I admit I was a bit of an odd one; most four-year-olds are not ready for the ballet and most ballets are not for four-year-olds, but Kansas City Ballet’s Peter Pan is a standout of an exception. Artistic Director Devon Carney has choreographed with the innocence and awe of children in mind, incorporating inspiring talent of all ages and delighting from beginning to end. His staging has winks at the inspiration of the animated film most families are familiar with, and the story follows the traditional path, but the performance still has a distinctly fresh feeling.
Technically speaking, KCB is taking its strides toward Carney’s goal of a world-class company. Carmon DeLeone’s score is memorable and creatively humorous, and the Kansas City Symphony tackles it with the professional polish one has come to expect from them. The sets are bright and grand in size, fully embracing the whimsey, even provoking audible gasps from the audience in Act 2. Costumes, usually something of a disappointment to this reviewer, for the most part are quite fitting for the production, utilizing cheerful cartoon colors to good effect. It would have been nice to see some more imagination applied to Tinkerbell and her fairies, though the simple costumes of Tiger Lily and her corps are thoughtfully far removed from anything culturally insensitive.
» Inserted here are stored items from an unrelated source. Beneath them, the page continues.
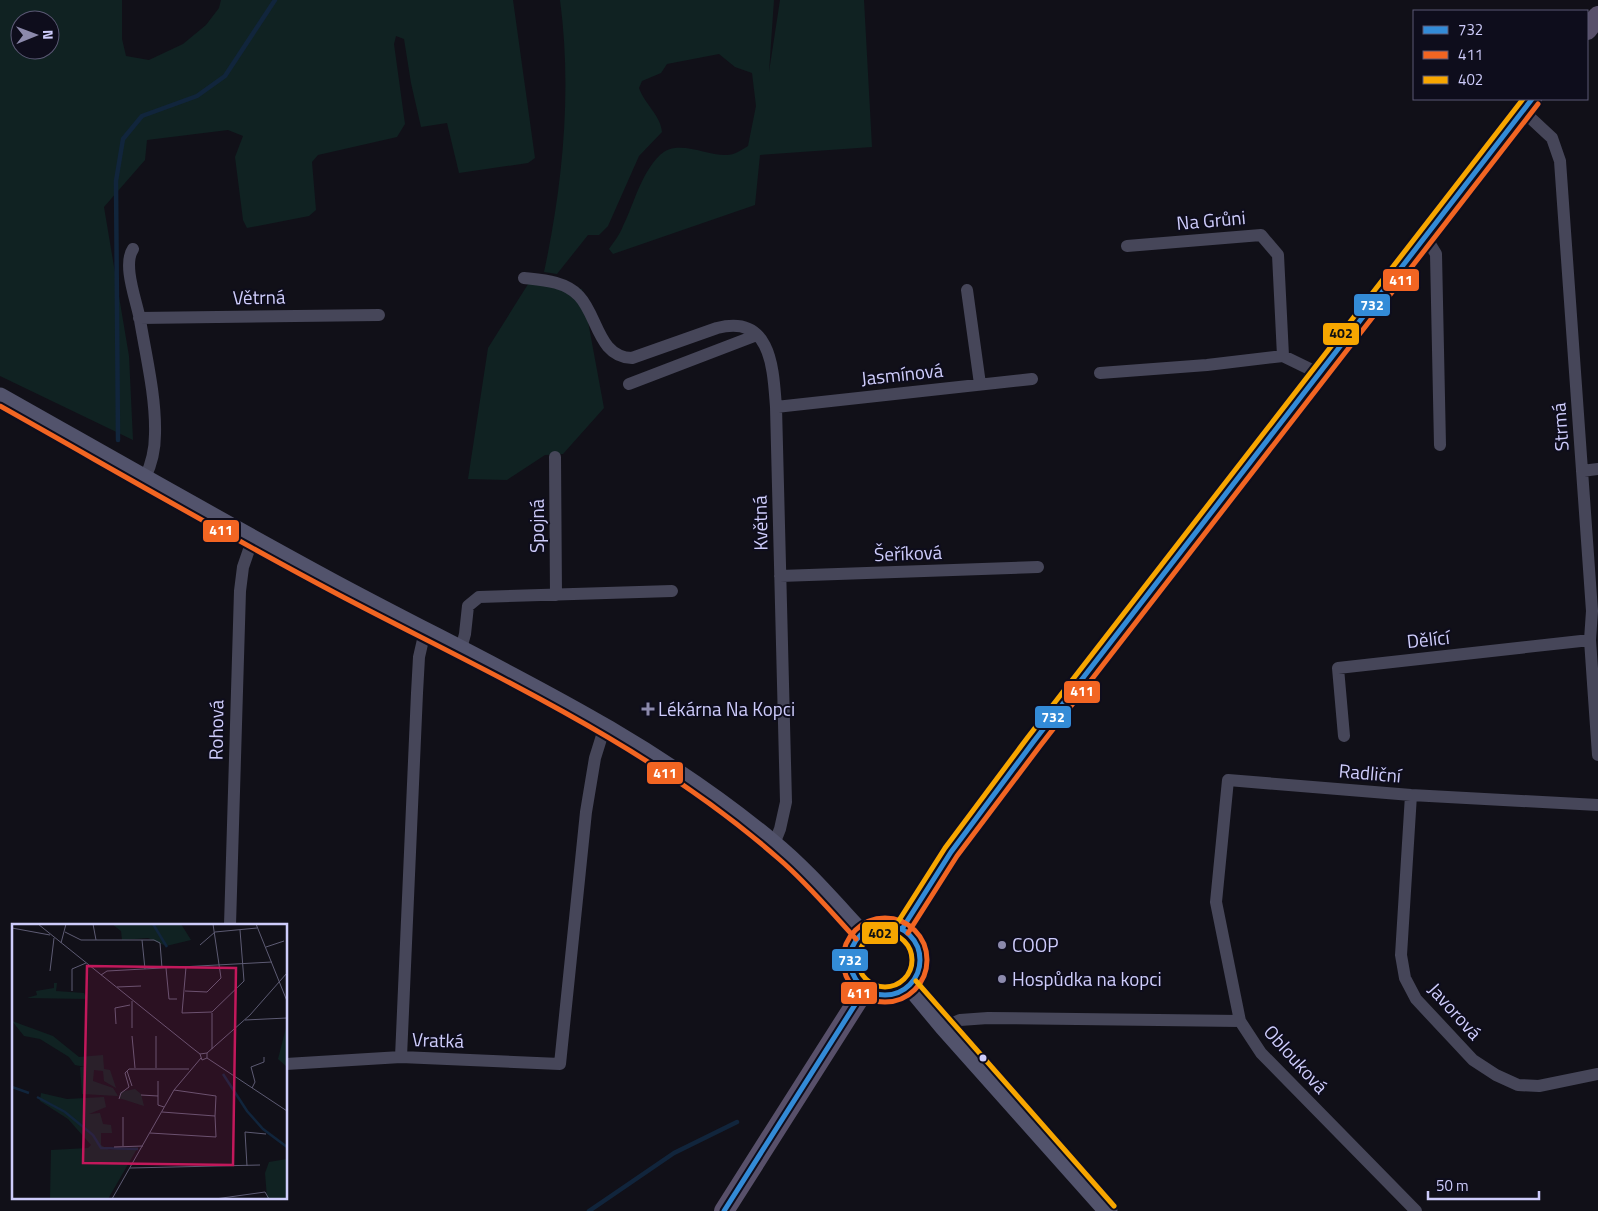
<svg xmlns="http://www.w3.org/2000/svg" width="1598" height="1211" font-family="'Titillium Web',sans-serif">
<rect width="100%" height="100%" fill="#111018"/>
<!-- green -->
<path fill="#102222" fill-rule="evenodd" d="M0,0H122V39L126,56L149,60L183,44L206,25L219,8L221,0H513L535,158L528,163L459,173L447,123L421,127L411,83L404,39L396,36L394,44L405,124L397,137L318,155L312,162L316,210L309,216L247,228L243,220L235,157L243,136L228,130L147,140L145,160L104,207L129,356L133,440L0,376ZM20,20H50V50H20Z
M560,0H774L769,72L780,0H864L872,147L760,155L755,205L613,254L609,249C614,242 620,234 623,226C635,202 640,175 660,155C678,138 706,156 727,155C734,155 742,150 748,146L756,106L752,73L735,67L719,54L667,64L661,73L642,81L639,88C644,103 661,116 662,132L639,156L608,226L599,235H588L557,274L544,272C563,184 572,90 560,0Z
M530,281L582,289L604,408L563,454L545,455L507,480L468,479L488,348Z"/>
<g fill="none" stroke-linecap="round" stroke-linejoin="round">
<!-- stream -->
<path stroke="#11253c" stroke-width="4.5" d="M118,440L116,181L123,139L142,116L197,96L225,76L275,0
M589,1211L674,1153L737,1122"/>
<!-- street -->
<path stroke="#464659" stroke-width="12" d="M1523,111L1552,138L1560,161L1592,611L1590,640L1598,755
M1425,236L1436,254L1440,445
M1127,246L1261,235L1278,255L1283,356
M133,249C122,265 137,302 140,320C146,356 156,397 155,434C155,450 152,463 145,478
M524,278C542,280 565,281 579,296C598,316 598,357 632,358L717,328C772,314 773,369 776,407L786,802L780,829L774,844
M967,290L980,384
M139,318L379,315
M1100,373L1207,365L1283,356L1318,373
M629,384L757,335
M776,407L1032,379
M555,457L556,595
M1582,471L1598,469
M780,576L1038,567
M425,631L419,657L417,693L401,1057L560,1064L586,812L595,758L605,726
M461,649L465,634L468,606L479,597L672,591
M1344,736L1338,668L1590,640
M1411,795L1401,955L1405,978L1416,999L1473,1060L1496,1075L1518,1085L1539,1086L1598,1074
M230,925L240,591L243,567L253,538
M944,1027L960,1020L988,1018L1240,1021
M286,1064L401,1057
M1416,1211L1261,1053L1240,1021L1216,902L1228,780L1411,795L1598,805"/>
<!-- secondary -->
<path stroke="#52536c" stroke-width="19" d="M0,397C110,459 220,522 331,582C485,665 636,730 772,843C805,870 833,903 862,934
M910,986L944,1027L1108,1211"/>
<!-- primary -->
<path stroke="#58506a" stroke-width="20" d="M1587,30L1598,16
M850 960a35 35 0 1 1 70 0a35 35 0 1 1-70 0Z
M902,929L951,852L1034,741L1532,99
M724,1211L865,989"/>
<!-- bus-1 casing -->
<g stroke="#0e0d1c" stroke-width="9">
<path id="bus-1" d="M850 960a35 35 0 1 1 70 0a35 35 0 1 1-70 0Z
M902,929L951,852L1034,741L1532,99
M724,1211L865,989"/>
</g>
<!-- bus-2 casing -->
<g stroke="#0e0d1c" stroke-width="9">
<path id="bus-2" d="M0,406C114,470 227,536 343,597C492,675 651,746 779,859C807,883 831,912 856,939
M843 960a42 42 0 1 1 84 0a42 42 0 1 1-84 0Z
M908,933L957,856L1040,746L1538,104"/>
</g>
<!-- bus-3 casing -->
<g stroke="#0e0d1c" stroke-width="9">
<path id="bus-3" d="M896,925L945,848L1028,737L1523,99
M858 960a27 27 0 1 1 54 0a27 27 0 1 1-54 0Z
M916,981L1114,1206"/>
</g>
<!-- bus-1 -->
<use href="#bus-1" stroke="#338bd7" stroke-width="5"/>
<!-- bus-2 -->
<use href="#bus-2" stroke="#f26522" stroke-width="5"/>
<!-- bus-3 -->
<use href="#bus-3" stroke="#f7a600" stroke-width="5"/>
</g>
<!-- markers -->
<g fill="#8c8aac" stroke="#0e0d1c" stroke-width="2">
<path d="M645.5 701.5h5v5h5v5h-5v5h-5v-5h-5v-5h5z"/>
<circle cx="1002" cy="945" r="5"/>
<circle cx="1002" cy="979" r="5"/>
</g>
<circle fill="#ceccfb" stroke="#0e0d1c" stroke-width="2" cx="983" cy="1058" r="4.5"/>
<g text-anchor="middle" stroke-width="4" stroke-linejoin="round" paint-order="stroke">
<!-- street labels -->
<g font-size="19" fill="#ceccfb" stroke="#0e0d1c">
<text transform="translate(1211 220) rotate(-5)" y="7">Na Grůni</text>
<text transform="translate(259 297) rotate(-1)" y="7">Větrná</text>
<text transform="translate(902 374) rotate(-6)" y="7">Jasmínová</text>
<text transform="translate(1560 427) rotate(-94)" y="7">Strmá</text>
<text transform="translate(760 523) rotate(-91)" y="7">Květná</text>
<text transform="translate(537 526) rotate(-90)" y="7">Spojná</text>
<text transform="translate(908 553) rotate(-2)" y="7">Šeříková</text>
<text transform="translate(1428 639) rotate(-6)" y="7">Dělící</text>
<text transform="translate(216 730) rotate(-89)" y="7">Rohová</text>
<text transform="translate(1370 773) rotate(5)" y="7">Radliční</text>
<text transform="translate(1455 1011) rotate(48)" y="7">Javorová</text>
<text transform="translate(438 1040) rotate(2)" y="7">Vratká</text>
<text transform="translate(1296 1059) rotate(48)" y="7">Oblouková</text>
</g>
<!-- poi labels -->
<g font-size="19" fill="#ceccfb" stroke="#0e0d1c" text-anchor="start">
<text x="658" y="716">Lékárna Na Kopci</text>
<text x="1012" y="952">COOP</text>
<text x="1012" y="986">Hospůdka na kopci</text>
</g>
</g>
<!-- overview -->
<g transform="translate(12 924)">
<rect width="275" height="275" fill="#111018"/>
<path d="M100,0H169L179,16L154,22L136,14L110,16L109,7ZM42,59H45L44,67L72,69L75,75L15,74L25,71L24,67L42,64ZM0,97L41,112L67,133L91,131L92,145L98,146L104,164L92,157L91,147L82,146L81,157L101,164L106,172L70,170L68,143H73L63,141L57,133L28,115L12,112ZM275,100V143L266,135ZM123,165L129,170L132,182L107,174L108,168ZM29,169L55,175L92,173L94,183L77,190L88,189L91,200L99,201L100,209H89V221L97,226L126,223L96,275H38L39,226L76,224L79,221L56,195L28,177ZM275,235V275L255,274L253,249L257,238Z" fill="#102222"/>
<path fill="none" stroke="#11253c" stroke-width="2.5" d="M141,0L155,23M211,150L235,187L251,205L275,223M0,163L17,169M25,173L53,188L81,211L89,224L126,225"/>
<path fill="none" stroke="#5d5b73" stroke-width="1" d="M26,0L179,123L188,130L195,129V134M81,0L84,16M244,0L275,77M0,4L38,11M53,8L69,16H142L148,19L150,44M130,16L133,45M49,19L54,0M188,21L203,8L245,4M254,23L272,17M174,43L170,89L200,88L232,57L228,6M154,44L157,75H165M38,47L42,14M89,51L95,47L260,38M105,63L129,62M60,67V45L74,39M173,67L195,68L209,54L201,0M200,89V125M233,96L275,94M104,100L103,84L118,81M120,104V77M120,112L123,144M144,112V144M195,129L238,91L275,49M188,130L190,136L195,134L275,187M115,147L120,162M146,157V181L152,183M240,164L243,158L239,143L252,138V133M129,171L146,172M107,175L109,169L117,163L113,149L117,145H177M150,188L203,192L204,172L162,166M138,209L204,213L203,192M111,222V193M102,223L131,222M235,242L233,208L254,210M118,244L248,241M100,275L162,166L189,134M203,275L253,268L257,275"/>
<path fill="#c2185b" fill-opacity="0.15" stroke="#c2185b" stroke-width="2.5" d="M75,42L224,44L221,241L71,239Z"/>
<rect width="275" height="275" fill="none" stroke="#ceccfb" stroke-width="2.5"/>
</g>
<g stroke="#0e0d1c" stroke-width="2">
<rect x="1382" y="268" width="38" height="24" rx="5" fill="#f26522"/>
<rect x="1353" y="293" width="38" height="24" rx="5" fill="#338bd7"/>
<rect x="1322" y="322" width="38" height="24" rx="5" fill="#f7a600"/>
<rect x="202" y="519" width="38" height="24" rx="5" fill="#f26522"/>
<rect x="1063" y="680" width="38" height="24" rx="5" fill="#f26522"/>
<rect x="1034" y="705" width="38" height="24" rx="5" fill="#338bd7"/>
<rect x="646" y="761" width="38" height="24" rx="5" fill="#f26522"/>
<rect x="861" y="921" width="38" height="24" rx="5" fill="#f7a600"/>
<rect x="831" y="948" width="38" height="24" rx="5" fill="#338bd7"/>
<rect x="840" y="981" width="38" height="24" rx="5" fill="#f26522"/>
</g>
<g font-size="14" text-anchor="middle" font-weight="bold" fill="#fff">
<text x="1401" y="285">411</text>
<text x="1372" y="310">732</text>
<text x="221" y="535">411</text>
<text x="1082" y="696">411</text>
<text x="1053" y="722">732</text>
<text x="665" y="778">411</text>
<text x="850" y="965">732</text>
<text x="859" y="998">411</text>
</g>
<g font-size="14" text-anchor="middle" font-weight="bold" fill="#111">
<text x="1341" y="338">402</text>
<text x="880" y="938">402</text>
</g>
<!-- legend -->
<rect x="1413" y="10" width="175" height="90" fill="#0e0d1c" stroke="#5b5975"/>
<rect x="1423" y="26" width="25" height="8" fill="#338bd7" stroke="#5b5975"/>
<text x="1458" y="35" font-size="15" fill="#ceccfb">732</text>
<rect x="1423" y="51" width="25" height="8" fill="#f26522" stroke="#5b5975"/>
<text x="1458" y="60" font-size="15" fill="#ceccfb">411</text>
<rect x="1423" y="76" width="25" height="8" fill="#f7a600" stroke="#5b5975"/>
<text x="1458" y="85" font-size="15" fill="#ceccfb">402</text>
<!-- north arrow -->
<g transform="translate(35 35) rotate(89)"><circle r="24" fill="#0e0d1c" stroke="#5b5975"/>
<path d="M0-4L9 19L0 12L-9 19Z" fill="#8c8aac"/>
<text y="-8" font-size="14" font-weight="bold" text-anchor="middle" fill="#ceccfb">N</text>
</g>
<!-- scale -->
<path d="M1428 1191v8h111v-8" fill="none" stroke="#ceccfb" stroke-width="2.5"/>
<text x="1436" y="1191" font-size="15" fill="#ceccfb" stroke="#0e0d1c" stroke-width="4" paint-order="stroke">50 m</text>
</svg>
For the dancing itself, Tempe Ostergren’s Wendy is a standout for tight footwork and soft port de bras, Amaya Rodriguez’s Tiger Lily stuns with amazing turns and extensions for miles, and the corps gets to really play with some fun choreography well matched to their abilities. Peter, danced by Dillon Malinski, is accomplished and energetic. Angelin Carrant just nearly steals the show with a certain, ahem, reptilian character. I cannot miss noting that the students in this production are proving the merits of the training at KCB’s school; their presence and strength of technique belong on this stage.
Captivating, laugh-out-loud funny, technically sharp, and sweetly endearing, Peter Pan is a most excellent introduction for young ones to the exquisite art, and a lovely night of entertainment for us all. Peter and the children really fly, pixie dust sparkles, the cannon booms. Ballet is magic again.